Chickpea, sweet potato and ginger soup
- 1 brown onion finely chopped
- 0.25 celery whole head finely diced
- 2 teaspoons minced ginger
- 2 garlic clove crushed
- 1 fresh red chilli deseeded, finely chopped
- 500 g sweet potatoe peeled, chopped
- 600 g pumpkin peeled, deseeded, chopped
- 1 400g tin of chickpeas rinsed, drained
- 2 cups reduced-salt vegetable stock
- 20 g pepitas/pumpkin seeds 1 tbsp lightly toasted
- 20 g shredded coconut 1 tbsp lightly toasted
- lime wedge to serve
- Heat the oil in a large saucepan on medium-high heat. Cook onion and celery, stirring, for 5 minutes, or until soft. Add the ginger, garlic and chilli and cook, stirring, for about 1 minute.

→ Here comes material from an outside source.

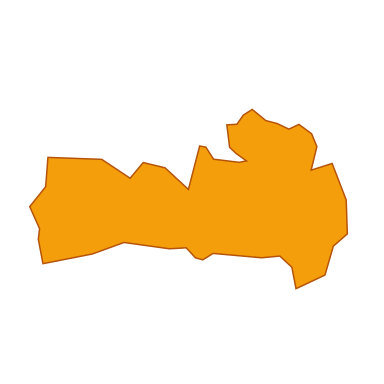 outline of Zinder, Zinder, Niger, rotated 97°
{"feature_id": "23599985B17840081467963", "entity_name": "Zinder", "entity_type": "district", "adm_level": 2, "iso_a3": "NER", "parent_name": "Niger", "parent_adm1": "Zinder", "projection": "natural_earth1", "projection_center": [8.977, 13.754], "detail": "fine", "context": "isolated", "style": "filled", "palette": "amber", "viewbox_px": 384, "rotation_deg": 97, "n_neighbors": 0, "source": "geoboundaries", "source_scale": "gbopen_adm2", "svg_char_len": 722}
<svg xmlns="http://www.w3.org/2000/svg" viewBox="0 0 384 384"><g transform="rotate(97 192 192)"><path d="M121.1,165.6L143.1,160.1L148.4,152.9L154.5,141.7L156.8,148.9L156.8,174.6L145.8,183.7L145.4,190.0L189.9,195.9L171.3,221.7L168.7,244.0L185.9,255.1L178.3,270.2L170.6,285.6L175.2,339.2L204.6,337.9L226.3,351.3L247.0,338.8L257.6,338.8L281.3,331.2L265.7,283.4L250.4,253.4L251.1,207.4L248.1,190.9L256.9,180.6L258.0,173.0L250.4,163.6L248.8,114.9L244.9,97.0L254.5,83.7L275.3,77.0L258.2,49.9L228.5,45.1L214.7,32.7L181.0,38.0L146.6,56.4L155.8,76.4L131.7,73.6L119.6,80.4L111.9,94.1L117.8,103.6L113.7,115.7L112.1,127.5L102.7,142.3L109.4,150.4L119.3,155.7L121.1,165.6Z" fill="#f59e0b" stroke="#b45309" stroke-width="1.5"/></g></svg>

- Add the sweet potato, pumpkin, chickpeas, stock and 2 cups of water, and bring to the boil. Reduce heat and simmer, uncovered, for 20 minutes, or until vegetables are very tender. Set aside to cool slightly.
- Blend soup in batches until smooth. Return to clean saucepan and heat over medium heat until hot. Season with cracked black pepper. Sprinkle with pepitas and coconut, and serve with a wedge of lime.